The city is hoping to save an abandoned railroad bridge across the Big Ditch south of Kellogg and east of Hoover, now the eastern end point of the Prairie Sunset Trail, said Gary Janzen, city engineer.
But the bridge, at the perfect spot to extend the bike trail, also happens to be at the same spot where the state Department of Transportation planned to sink a pier for a ramp in the next phase of construction on the freeway interchange.
“That ramp is going to have to be redesigned to move that pier,” Janzen said.
The city will need approval from KDOT and the Army Corps of Engineers, he said.
“We’ll overcome it, it’s just going to take a little time,” Janzen said. “There are steps we have to follow or the whole thing could fall apart on us.”
If all goes well, it’s possible the new bikeway could be available as early as 2022, he said.
KDOT spokesman Tom Hein said the state is willing to work with the city.
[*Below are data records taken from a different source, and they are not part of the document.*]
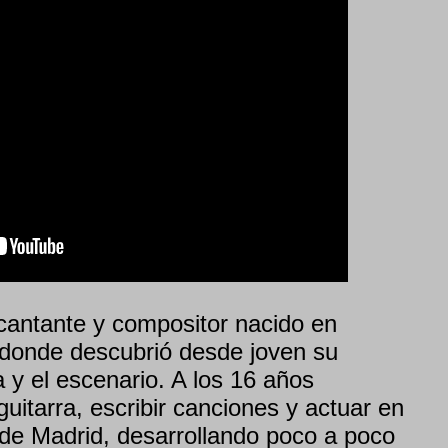
cantante y compositor nacido en
 donde descubrió desde joven su
 y el escenario. A los 16 años
uitarra, escribir canciones y actuar en
de Madrid, desarrollando poco a poco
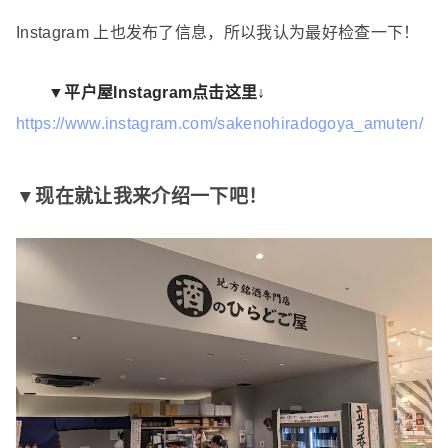
Instagram 上也发布了信息，所以我认为最好检查一下！
▼平户屋Instagram点击这里↓
https://www.instagram.com/sakenohiradogoya_amuten/
▼现在就让我来介绍一下吧！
He said the bridge was actually slated for demolition during the first phase of the interchange reconstruction project, completed in 2019.
“Our transportation engineer said let’s just wait and not tear it down during this phase and let’s see what we can do,” Hein said.
The bike path project has a $4.5 million budget spread over two years, Janzen said.
The city has hired TranSystems Corp., same company that designed the first phase of the freeway interchange — to plot out a route for the trail from the corner of Douglas and Sycamore to the current terminus of the Prairie Sunset Trail in Garden Plain.
On Tuesday, the council is scheduled to add $49,000 of work to that contract.
The new work will include evaluating the railroad bridge to make sure it’s structurally sound and can be converted for bike-path use, and to begin figuring out the best way to build a tunnel under the future freeway interchange.
There’s an old tunnel there now, but it will have to be removed to accommodate grading for a new flyover segment that will be built at the site, Janzen said.
The contractor will also collect information on water flow in the ditch to ensure the bridge and the redesigned freeway pier won’t cause a flood hazard. That information will be needed for the city to get permits from the Corps of Engineers, Janzen said.
The existing trail is a 15-mile gravel path built on a former railroad right-of-way that parallels Kellogg and runs from west Wichita through Goddard and out to Garden Plain.
The trail is maintained by a nonprofit group called the Prairie Travelers.